TEXT SECTION:
-------------------------

Monday, July 13, 2009

"I'm saying you are in sin if you lead your congregation to have a statement of faith that requires a particular Millennial view."

Revelation 20 didn't convince Mark Dever on Premillennialism as it did Tom Schreiner. Nevertheless, our disagreement on that exegetical question does not preclude our ability to live as members of the same local church. In fact, Dever spoke forcefully on that point. No matter how we disagree on our eschatology, I couldn't agree with him more when he says:
I am suggesting that what you believe about the Millennium—how you interpret these thousand years—is not something that it is necessary for us to agree upon in order for us to have a congregation together. The Lord Jesus Christ prayed in John 17:21 that we Christians might be one. Of course, all true Christians are one in that we have his Spirit, we share his Spirit, we desire to live out that unity. But that unity is supposed to be evident as a testimony to the world around us.

Therefore, I conclude that we should end our cooperations together with other Christians, whether nearly (in a congregation) or more at length (in working together in missions and church planting and evangelism and building up in the ministry) only with the greatest of care, lest we rend the body of Christ, for whose unity he's prayed and given himself. Therefore, I conclude that it is sin to divide the body of Christ—to divide the body that he prayed would be united.

-------------------------

QUESTIONS TO ANSWER:
1 - In the text on Millennial views and church unity, list the forms of working together "more at length" that the parenthesis in the last paragraph names.
2 - Write the next paragraph of the text on Millennial views and church unity, picking up after its final sentence.
The listing after this text is separate material that stands on its own.

SOURCE DATA:

-------------------------

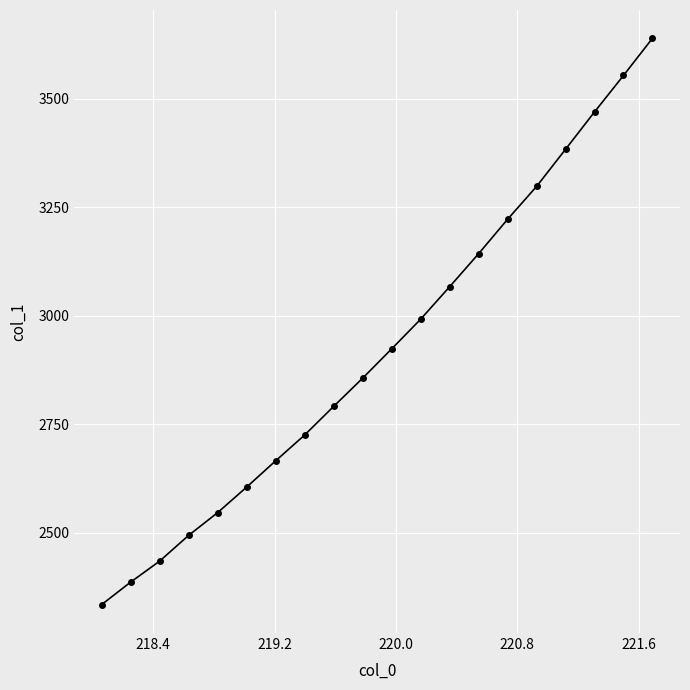

What is the value of the 15th point from the left?

3222.6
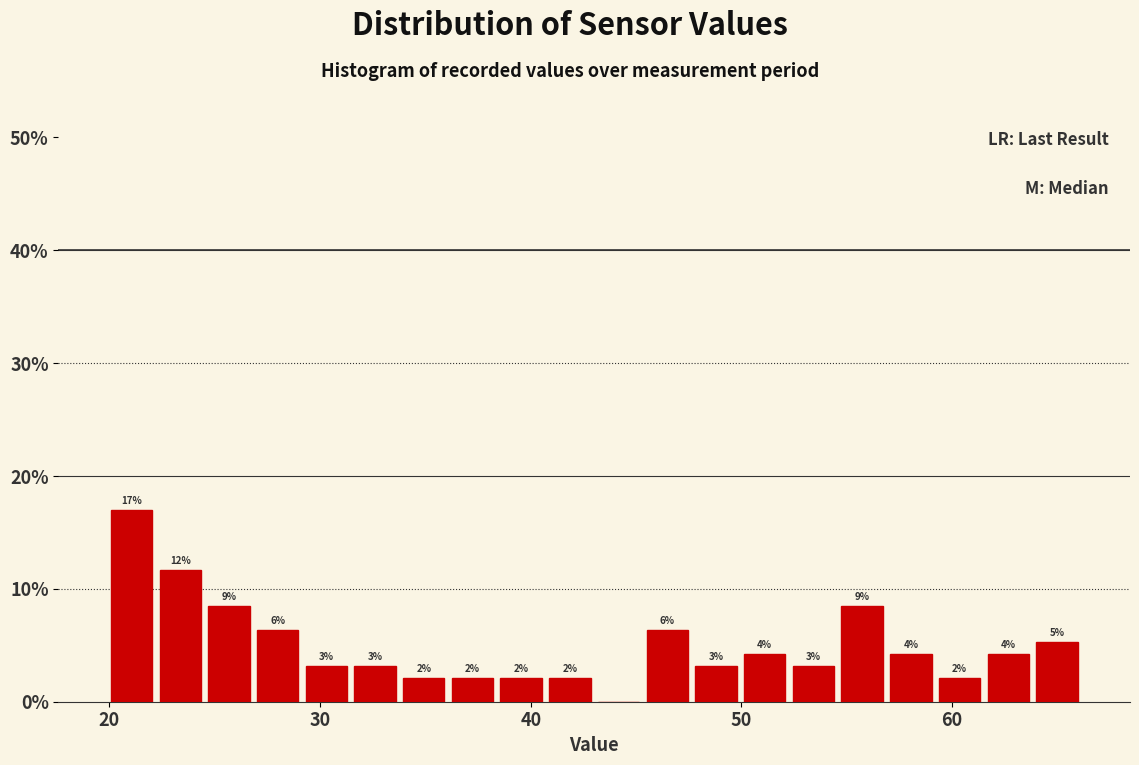

Read against the x-axis, roughly where is the centre of the tallest bar?

21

-------------------------

TASK-BY-TASK OUTPUTS:
1 - Missions, church planting, evangelism, and building up in the ministry.

2 -
Therefore, for us to conclude that we must agree on a certain view of alcohol or a certain view of schooling, or a certain view of meat sacrificed to idols, or a certain view of the Millennium, in order to have fellowship with one another is, I think, not only unnecessary for the body of Christ, but it is therefore unwarranted and, therefore, condemned by Scripture.

So if you're a pastor and you're listening to me, you understand me correctly if you think I'm saying you are in sin if you lead your congregation to have a statement of faith that requires a particular Millennial view. I do not understand why that has to be a matter of uniformity in order to have Christian unity in a local congregation. [The context begins about 25:00 into the audio; emphasis mine.


Some will no doubt misunderstand Dever, thinking that he denies that fidelity to Scripture ever demands that believers withhold some level of fellowship from other professing believers who are unfaithful to Scripture. Those folks would merely display their naivety. To the contrary, the clear implication of his words is that people who deny or compromise the gospel have themselves divided the body of Christ. And people who, for example, disobey Christ's command to baptize believers are sinfully dividing the body of Christ, no matter how sincere and well-intentioned their errant beliefs and practices may be.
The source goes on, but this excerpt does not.